How ADHD Shows up in Adulthood
ADHD and Co-Occurring Conditions
ADHD rarely travels alone. Anxiety, depression, and trauma frequently co-occur with ADHD — sometimes as a direct result of years of struggling unrecognized, and sometimes independently. Therapy that addresses ADHD in the context of the whole person tends to be more effective than treating any one piece in isolation.
Executive Functioning
Executive functioning (the brain’s ability to plan, prioritize, initiate, and follow through) is where ADHD tends to hit hardest. For adults, this can look like chronic lateness, an inability to start tasks despite wanting to, missed deadlines, financial disorganization, or a home environment that feels perpetually out of control. These aren’t moral failures. They’re the predictable result of a brain that processes time, priority, and motivation differently, and they can be meaningfully addressed in therapy.
Self Esteem and Identity
Many adults with undiagnosed or undertreated ADHD carry years of accumulated shame — from report cards, from relationships, from comparing themselves to people whose brains seem to work differently. Therapy can help untangle what is ADHD and what is the story you’ve told yourself about who you are because of it. Often those are very different things.
Emotion Regulation
One of the most underrecognized aspects of adult ADHD is its impact on emotions. Many adults with ADHD experience intense emotional reactions that come on quickly and can be hard to manage — frustration, rejection sensitivity, shame spirals, or sudden overwhelm. This emotional intensity can strain relationships and quietly erode self-esteem over years. Understanding it as part of ADHD, rather than a personal failing, is often a turning point.
Relationships and Communication
ADHD doesn’t stay contained to the individual — it shows up in relationships too. Forgetfulness that reads as carelessness, impulsivity that derails conversations, difficulty being present, or the emotional intensity that can accompany rejection sensitivity can create friction with partners, friends, and colleagues.
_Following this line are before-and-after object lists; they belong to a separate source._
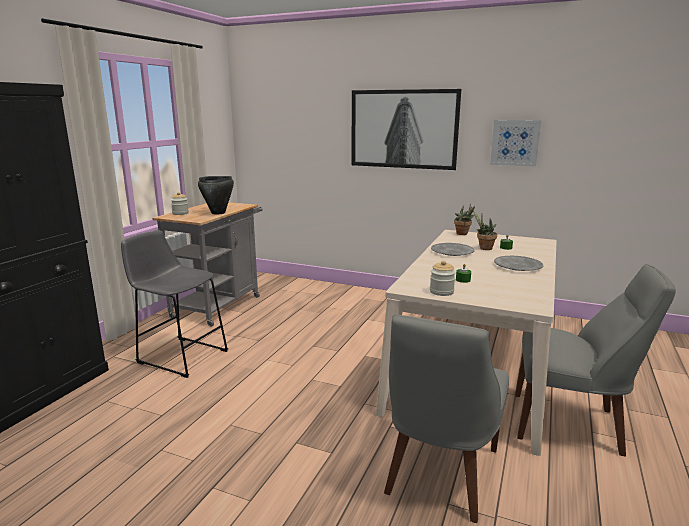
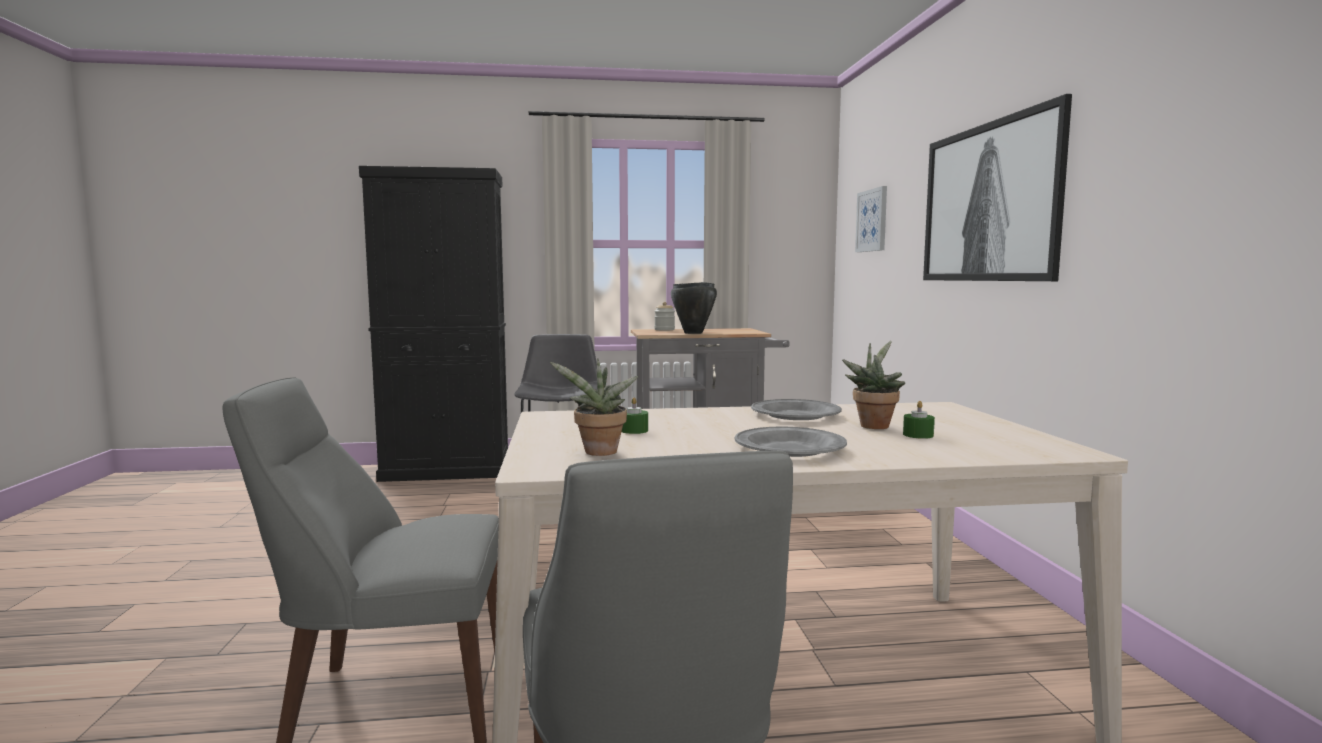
camera: 60 degrees right, 10 degrees down
jar [430,261,456,296] -> none
potted plant [454,203,475,235] -> potted plant moved to [550,359,638,456]
picture [490,120,541,167] -> picture moved to [855,186,887,252]

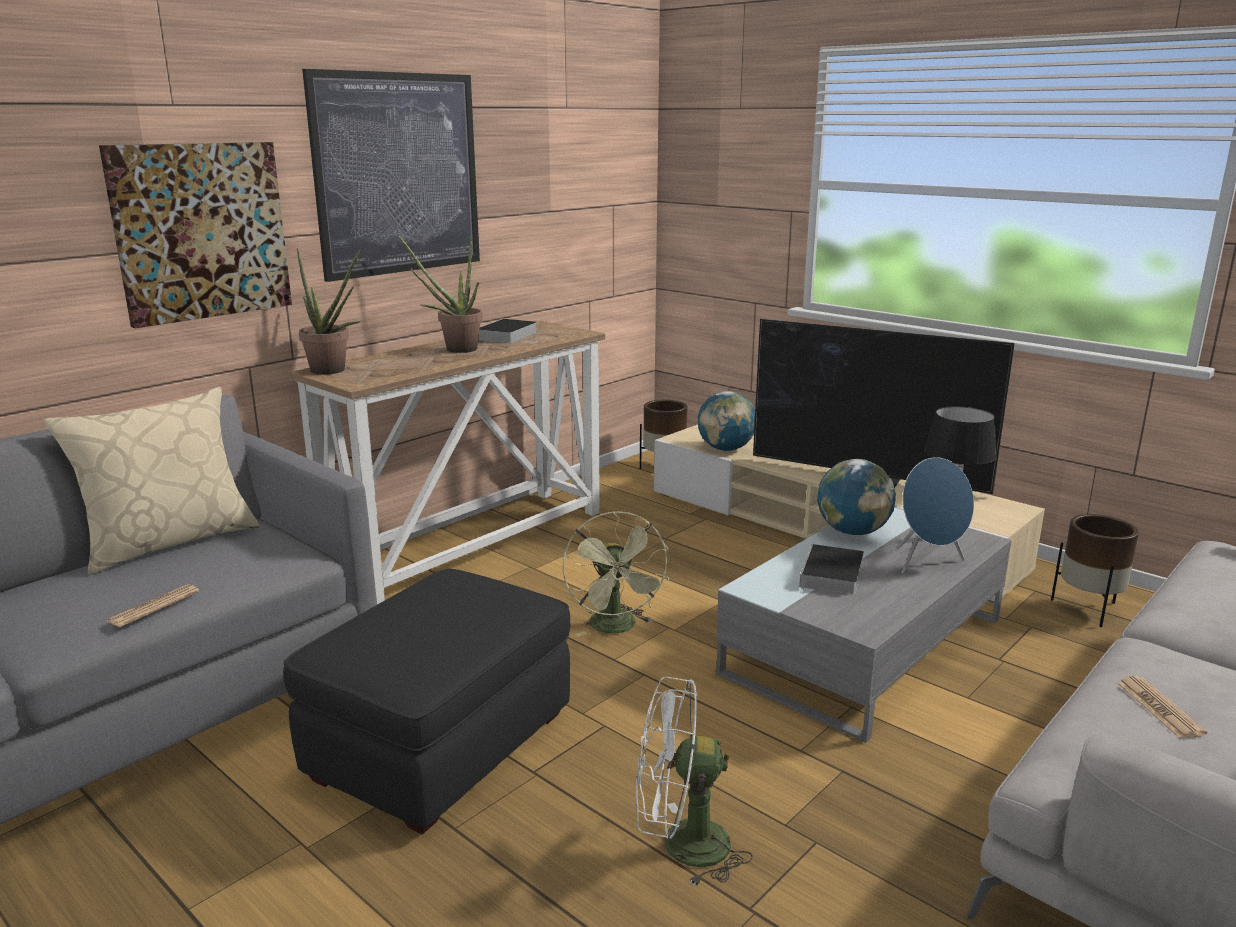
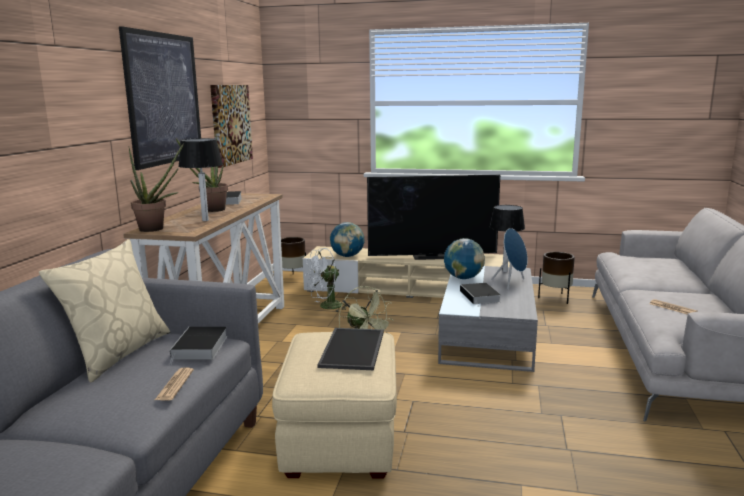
camera: 30 degrees left, 5 degrees down
picture [99,142,292,328] -> picture moved to [210,85,253,168]
black ottoman [283,569,570,834] -> beige ottoman [272,332,397,479]
white fan [635,677,753,888] -> white fan moved to [305,248,349,312]
none -> book [170,327,227,365]
none -> table lamp [178,138,223,221]
none -> tray [317,328,384,370]

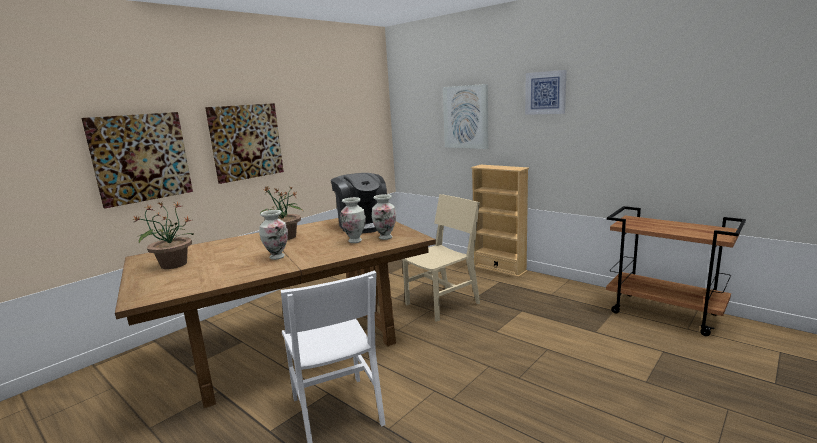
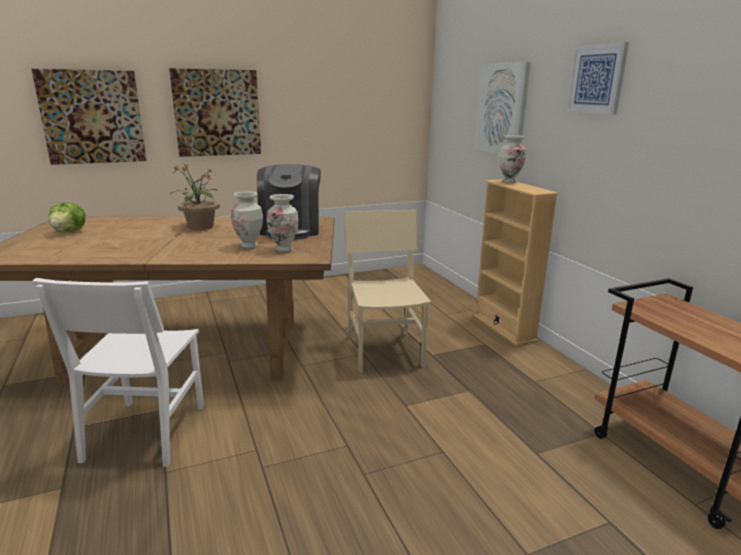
camera: 25 degrees right, 5 degrees up
potted plant [133,202,194,269] -> lettuce [49,202,86,233]
vase [259,210,288,260] -> vase moved to [499,135,526,183]
beige chair [402,194,480,322] -> beige chair turned 90 degrees counterclockwise [344,210,431,373]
Therapy can help you understand these patterns and develop new ways of showing up in the relationships that matter to you.
Treatment Approaches for ADHD
Acceptance and Commitment Therapy (ACT)
ACT offers something different from skill-building alone — it helps you change your relationship with the ADHD experience itself. Rather than fighting the frustration, the distraction, or the sense of falling short, ACT teaches you to make room for those experiences while staying connected to what genuinely matters to you. For adults who have spent years at war with their own brain, many find this approach quietly transformative.
Cognitive Behavioral Therapy (CBT)
CBT is one of the most well-researched approaches for adult ADHD. It works by targeting the thought patterns and behavioral habits that make ADHD harder to manage — procrastination, avoidance, all-or-nothing thinking, and the shame cycles that can develop around executive functioning struggles. CBT for ADHD is practical and skill-based, helping you build concrete strategies for organization, time management, and follow-through that you can use in everyday life.